Technical college in Florida, United States

Florida Technical College is a private for-profit college with multiple campuses in Florida. It was established in 1982 and is part of Northbridge University. FTC offers associate and bachelor's degrees as well as diploma programs on seven campuses: Cutler Bay, DeLand, Orlando, Kissimmee, Pembroke Pines, Lakeland, and Tampa.

== History ==
Florida Technical College was founded in 1982 to provide post-secondary degrees. The Orlando main campus opened in 1982 and offered an approach to education that had students take one class at a time. Two years later, FTC opened a campus in Jacksonville. In 1987, the Tampa campus moved to a larger location east Tampa. FTC's Lakeland campus opened in 1990, and the DeLand campus in 1997. Classes began in Kissimmee in April 2011, the Pembroke Pines campus opened in November 2011, and the Cutler Bay campus opened for classes January 2015.

In 2016, a former administrative assistant filed a lawsuit under the False Claims Act against the school, alleging that the school had enrolled students who didn't have a high school diploma or GED to increase the school's enrollment numbers, resulting in additional federal financial aid funds. FTC cooperated with the investigation and settled the case in February 2018, agreeing to pay $600,000 and stating that the admissions staff and managers involved in the situation were no longer employed at the school.
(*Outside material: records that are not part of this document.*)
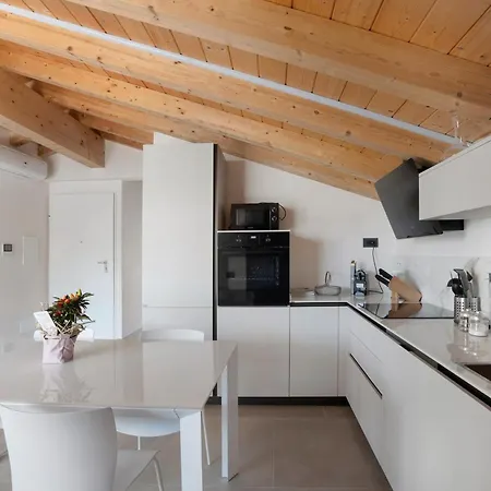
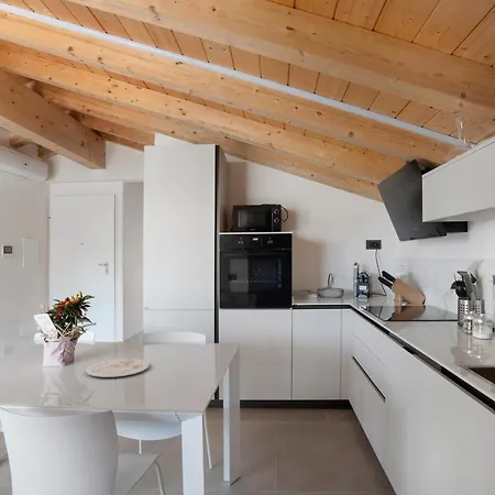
+ plate [85,358,151,378]
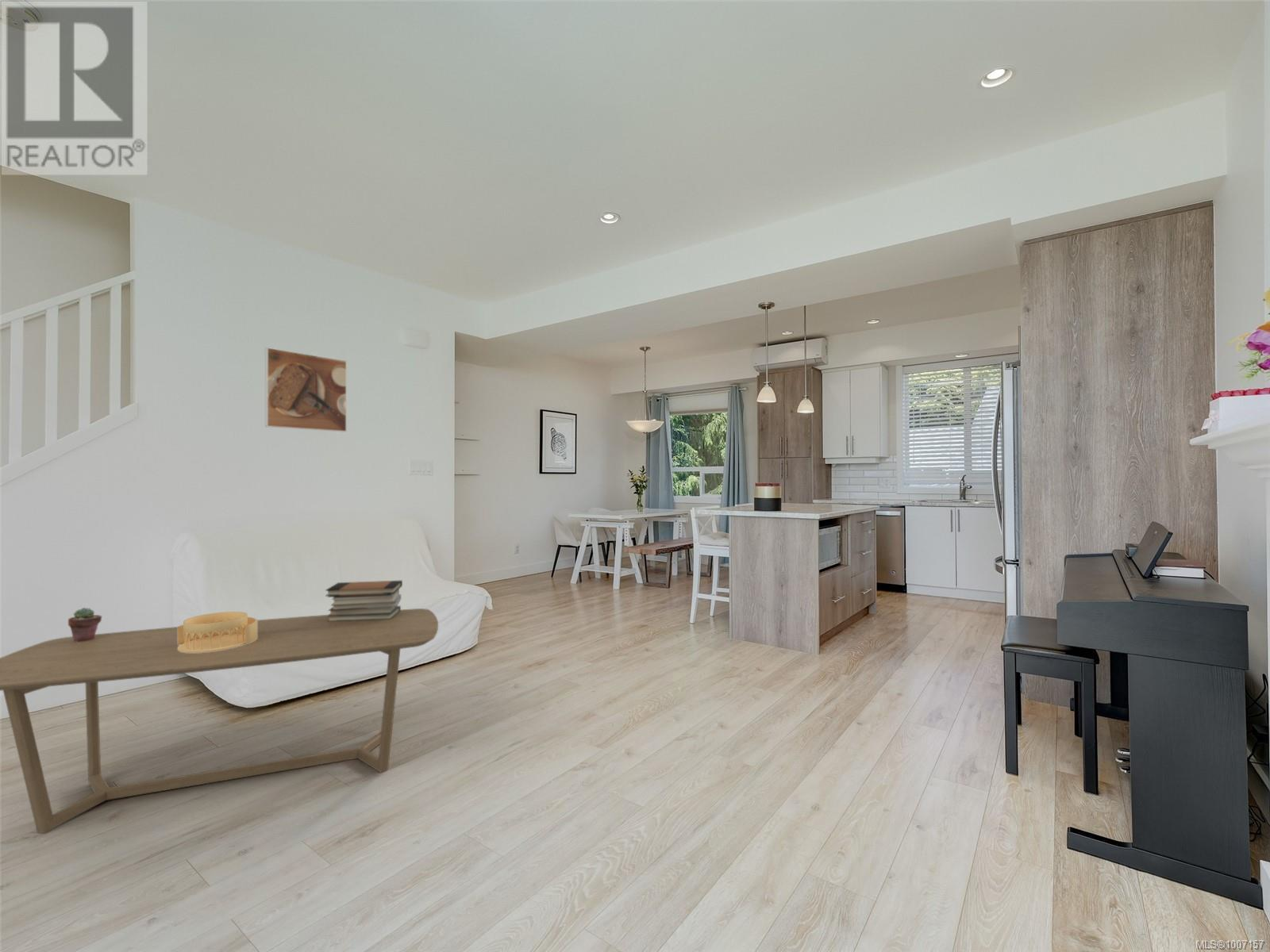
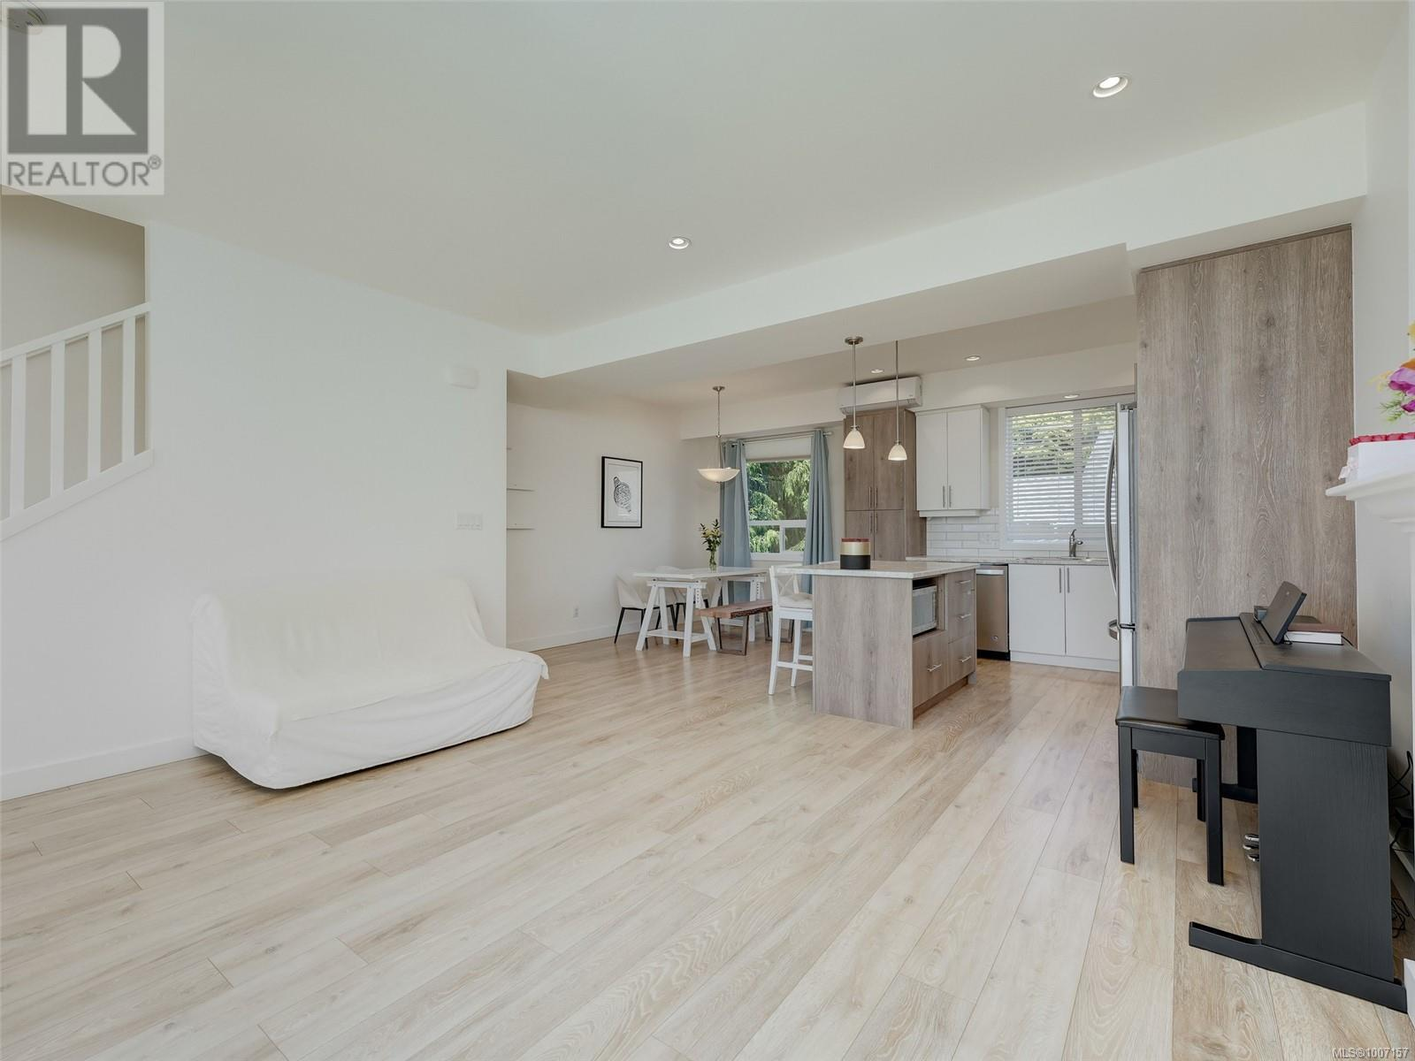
- architectural model [177,611,258,653]
- potted succulent [67,607,102,642]
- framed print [264,347,348,432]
- coffee table [0,608,439,834]
- book stack [325,580,403,621]
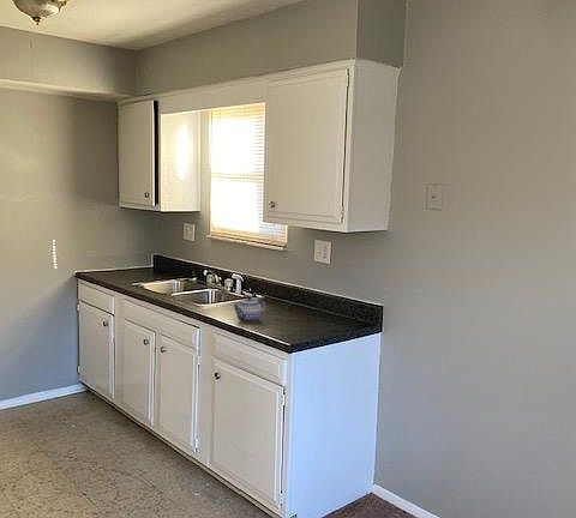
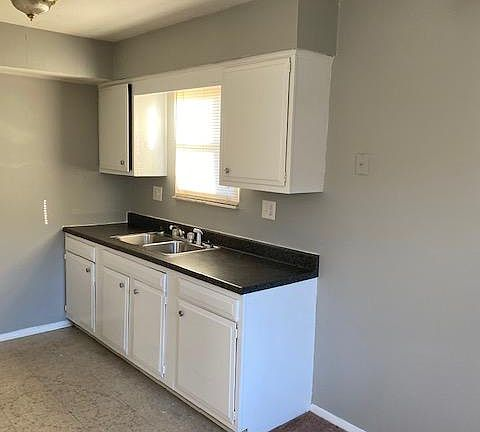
- teapot [232,295,266,324]
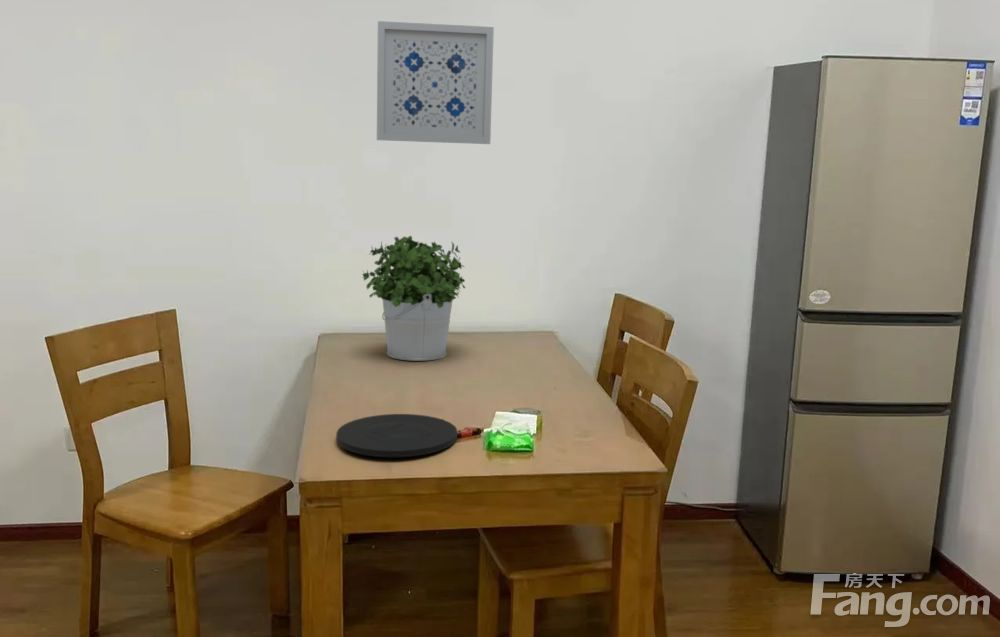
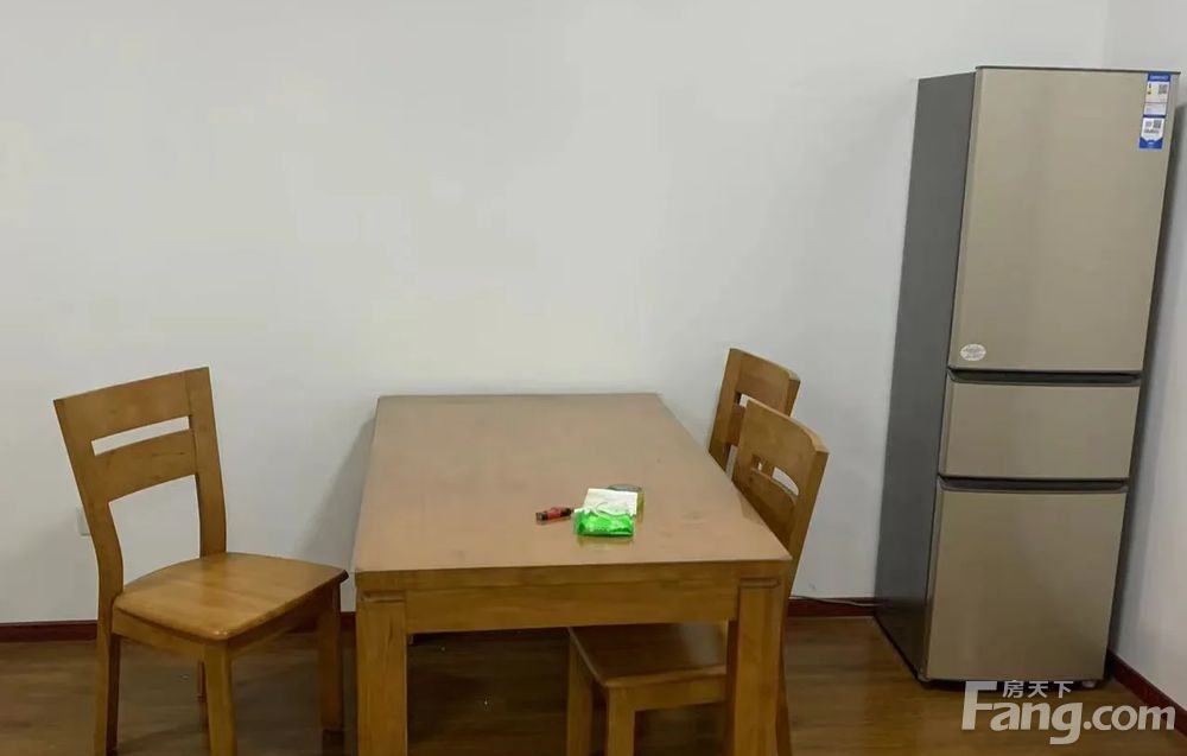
- potted plant [361,235,466,362]
- plate [335,413,458,458]
- wall art [376,20,495,145]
In February 2018, Florida Technical College became an academic unit of the National University College, now known as Northbridge University. As an academic unit of National University College, FTC became accredited by the Middle States Commission on Higher Education, its parent organization's accreditor. NUC was formerly accredited by the Accrediting Council for Independent Colleges and Schools (ACICS). However, the United States Secretary of Education terminated ACICS' accrediting status, so NUC found another accreditor.

In June 2020, Orlando Magic named FTC the official technical college of the team. In October, the Miami Dolphins named the college the official culinary school of the team. Both teams partner with the school to engage in community outreach.

In 2020, FTC was named The Florida Association of Postsecondary Schools and Colleges 2020 Institution of the Year.